Auf dem Kongreß hatte Lenin sich Plechanow erobert; aber nicht verläßlich; gleichzeitig hatte er Martow verloren, und zwar für immer. Plechanow hatte auf dem Kongreß wohl so etwas wie eine Ahnung gehabt. Mindestens sagte er damals zu Axelrod über Lenin: „Aus einem solchen Teig werden Robespierres gemacht.“ Plechanow selbst spielte auf dem Kongreß keine beneidenswerte Rolle. Nur einmal hatte ich Gelegenheit ihn in seiner ganzen Macht zu sehen und zu hören: das war in der Programmkommission des Kongresses. Mit einem klaren, wissenschaftlich geschliffenen Prorammschema im Kopfe, seiner selbst, seiner Kenntnisse, seiner Überlegenheit sicher, mit munterem, ironischern Feuer in den Augen, mit Grau im stacheligen lustigen Schnurrbart, mit etwas theatralischen, aber lebendigen und ausdrucksvollen Gesten beleuchtete Plechanow, der den Vorsitz innehatte, die gesamte vielköpfige Sektion, wie mit einem lebendigen Feuerwerk von Wissen und Witz.
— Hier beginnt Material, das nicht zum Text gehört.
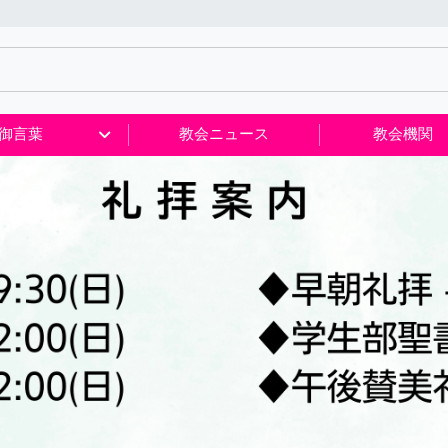
御言葉
教会ニュース
教会機関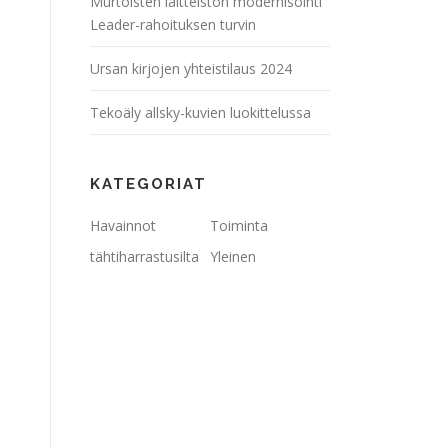
Murtoisten laitteiston modernisointi
Leader-rahoituksen turvin
Ursan kirjojen yhteistilaus 2024
Tekoäly allsky-kuvien luokittelussa
KATEGORIAT
Havainnot
Toiminta
tähtiharrastusilta
Yleinen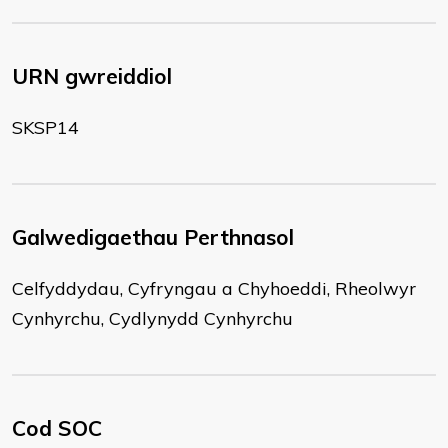
URN gwreiddiol
SKSP14
Galwedigaethau Perthnasol
Celfyddydau, Cyfryngau a Chyhoeddi, Rheolwyr
Cynhyrchu, Cydlynydd Cynhyrchu
Cod SOC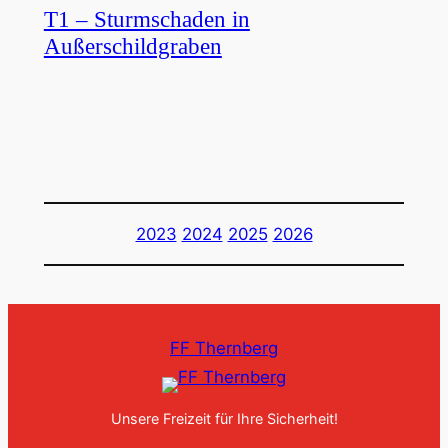
T1 – Sturmschaden in
Außerschildgraben
2023
2024
2025
2026
FF Thernberg
Unsere Freizeit für Ihre Sicherheit!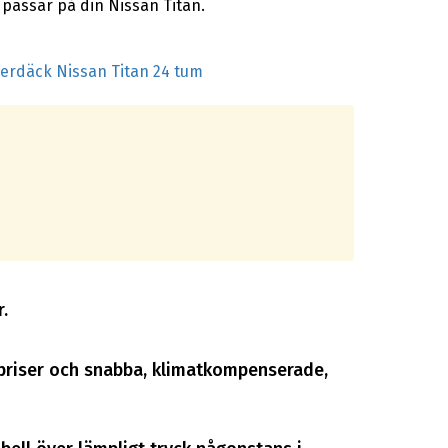
 passar på din Nissan Titan.
terdäck Nissan Titan 24 tum
.
ra priser och snabba, klimatkompenserade,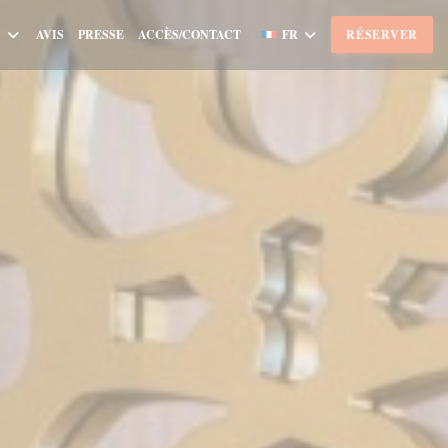
AVIS
PRESSE
ACCÈS/CONTACT
FR
RÉSERVER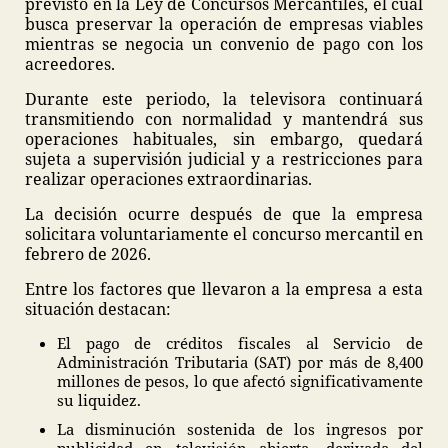
previsto en la Ley de Concursos Mercantiles, el cual
busca preservar la operación de empresas viables
mientras se negocia un convenio de pago con los
acreedores.
Durante este periodo, la televisora continuará
transmitiendo con normalidad y mantendrá sus
operaciones habituales, sin embargo, quedará
sujeta a supervisión judicial y a restricciones para
realizar operaciones extraordinarias.
La decisión ocurre después de que la empresa
solicitara voluntariamente el concurso mercantil en
febrero de 2026.
Entre los factores que llevaron a la empresa a esta
situación destacan:
El pago de créditos fiscales al Servicio de
Administración Tributaria (SAT) por más de 8,400
millones de pesos, lo que afectó significativamente
su liquidez.
La disminución sostenida de los ingresos por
Der Führer der Menschewiki, Martow, stellt eine der tragischsten Figuren der revolutionären Bewegung dar. Ein außerordentlich begabter Schriftsteller, ein Politiker mit reichen Einfällen, ein scharfsinniger Geist, stand Martow hoch über jener ideologischen Strömung, die er vertrat Aber seinen Gedanken fehlte die Kühnheit, seinem Scharfsinn der Wille. Anklammerungsfähigkeit konnte da nicht Ersatz sein. Martows erste Reaktion auf Ereignisse bewegte sich stets in revolutionärer Richtung. Aber seign Gedanke, nicht unterstützt von der Triebfeder des Willens, sank bald zusammen. Unsere guten Beziehungen überstanden die Prüfung der ersten großen Ereignisse der heranrückenden Revolution nicht.
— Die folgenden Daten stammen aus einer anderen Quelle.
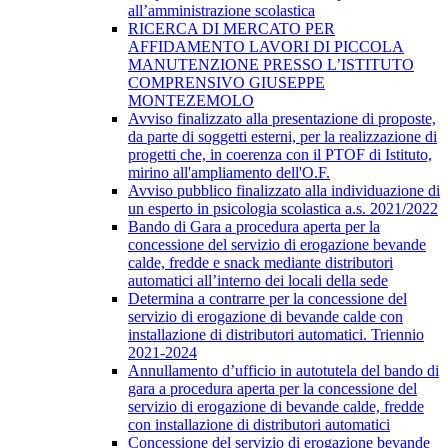
all’amministrazione scolastica
RICERCA DI MERCATO PER
AFFIDAMENTO LAVORI DI PICCOLA
MANUTENZIONE PRESSO L’ISTITUTO
COMPRENSIVO GIUSEPPE
MONTEZEMOLO
Avviso finalizzato alla presentazione di proposte,
da parte di soggetti esterni, per la realizzazione di
progetti che, in coerenza con il PTOF di Istituto,
mirino all'ampliamento dell'O.F.
Avviso pubblico finalizzato alla individuazione di
un esperto in psicologia scolastica a.s. 2021/2022
Bando di Gara a procedura aperta per la
concessione del servizio di erogazione bevande
calde, fredde e snack mediante distributori
automatici all’interno dei locali della sede
​Determina a contrarre per la concessione del
servizio di erogazione di bevande calde con
installazione di distributori automatici. Triennio
2021-2024
Annullamento d’ufficio in autotutela del bando di
gara a procedura aperta per la concessione del
servizio di erogazione di bevande calde, fredde
con installazione di distributori automatici
Concessione del servizio di erogazione bevande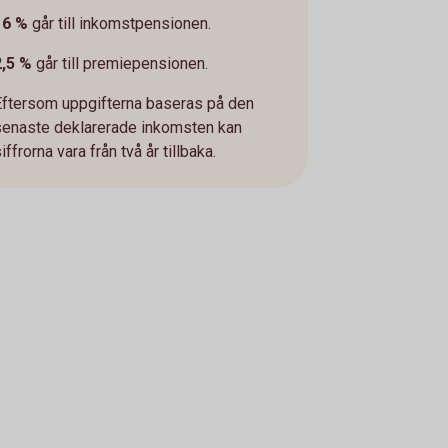
16 %
går till inkomstpensionen.
2,5 %
går till premiepensionen.
Eftersom uppgifterna baseras på den
senaste deklarerade inkomsten kan
iffrorna vara från två år tillbaka.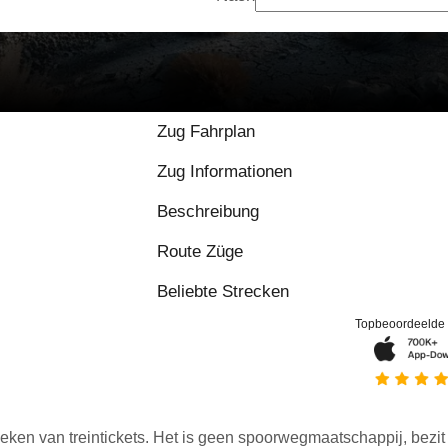
Zug Fahrplan
Zug Informationen
Beschreibung
Route Züge
Beliebte Strecken
Topbeoordeelde
eken van treintickets. Het is geen spoorwegmaatschappij, bezit o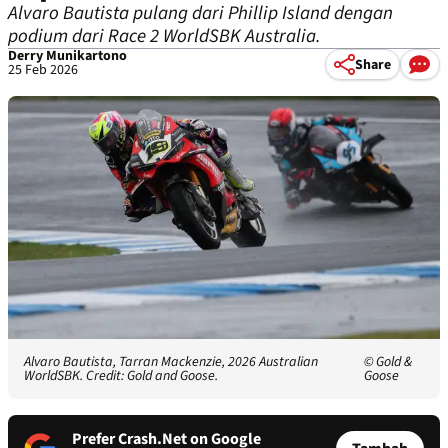
Alvaro Bautista pulang dari Phillip Island dengan
podium dari Race 2 WorldSBK Australia.
Derry Munikartono
Share
25 Feb 2026
Alvaro Bautista, Tarran Mackenzie, 2026 Australian
© Gold &
WorldSBK. Credit: Gold and Goose.
Goose
Prefer Crash.Net on Google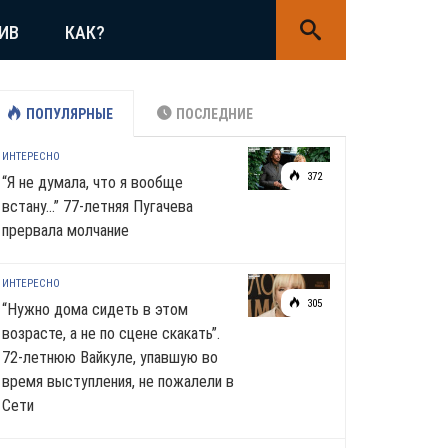
ИВ
КАК?
ПОПУЛЯРНЫЕ
ПОСЛЕДНИЕ
ИНТЕРЕСНО
372
“Я не думала, что я вообще
встану…” 77-летняя Пугачева
прервала молчание
ИНТЕРЕСНО
305
“Нужно дома сидеть в этом
возрасте, а не по сцене скакать”.
72-летнюю Вайкуле, упавшую во
время выступления, не пожалели в
Сети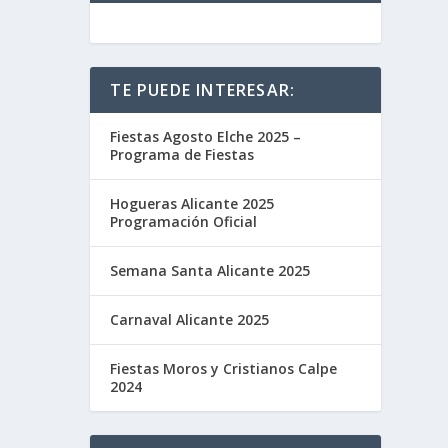
TE PUEDE INTERESAR:
Fiestas Agosto Elche 2025 –
Programa de Fiestas
Hogueras Alicante 2025
Programación Oficial
Semana Santa Alicante 2025
Carnaval Alicante 2025
Fiestas Moros y Cristianos Calpe
2024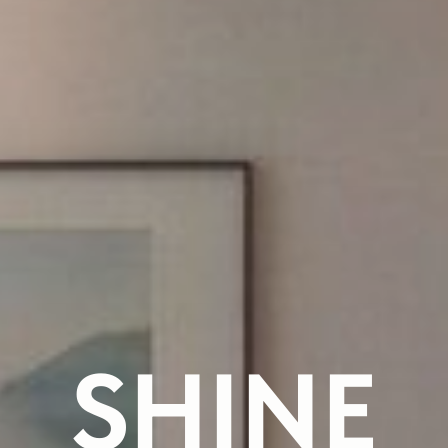
SHINE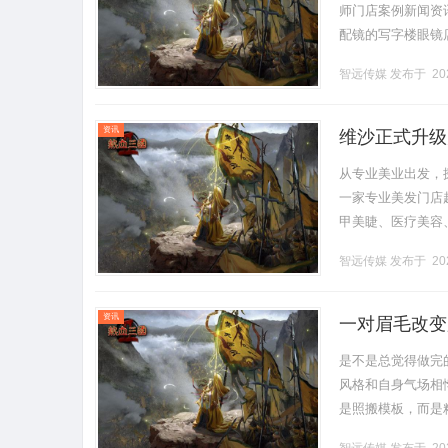
师门店案例新闻资讯联
配镜的写字楼眼镜
营售后为基础，全场镜
智远传媒
发布于 202
资讯
维沙正式升级
从专业美业出发，探
一家专业美发门店
甲美睫、医疗美容
及数字化系统的服
智远传媒
发布于 202
沙”到.........
资讯
一对眉毛改变
帮您"自带妆
是不是总觉得做完
风格和自身气场相
是照搬模板，而是
的定制体系：测算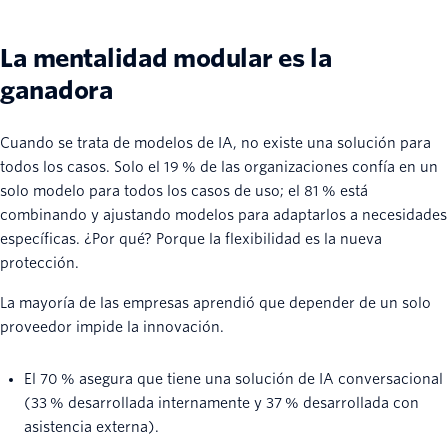
La mentalidad modular es la
ganadora
Cuando se trata de modelos de IA, no existe una solución para
todos los casos. Solo el 19 % de las organizaciones confía en un
solo modelo para todos los casos de uso; el 81 % está
combinando y ajustando modelos para adaptarlos a necesidades
específicas. ¿Por qué? Porque la flexibilidad es la nueva
protección.
La mayoría de las empresas aprendió que depender de un solo
proveedor impide la innovación.
El 70 % asegura que tiene una solución de IA conversacional
(33 % desarrollada internamente y 37 % desarrollada con
asistencia externa).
Wie dem auch sei, der zweite Kongreß bedeutet in meinem Leben einen großen Markstein schon allein deshalb, weil er mich für viele Jahre von Lenin getrennt hat. Die Vergangenheit als Ganzes erfassend, beklage ich das nicht. Ich bin zum zweitenmal zu Lenin gekommen, später als viele andere, aber ich bin gekommen auf eigenen Wegen, nachdem ich die Erfahrung der Revolution, der Konterrevolution und des imperialistischen Krieges durchgemacht und durchgedacht hatte. Ich bin zu ihm sicherer und ernster gekommen als jene „Schüler“, die, zu seinen Lebzeiten, nicht immer an rechter Stelle des Lehrers Worte wiederholten und seine Gesten nachahmten und die nach seinem Tode sich als hilflose Epigonen und als unbewußte Werkzeuge in der Hand feindlicher Mächte erwiesen haben.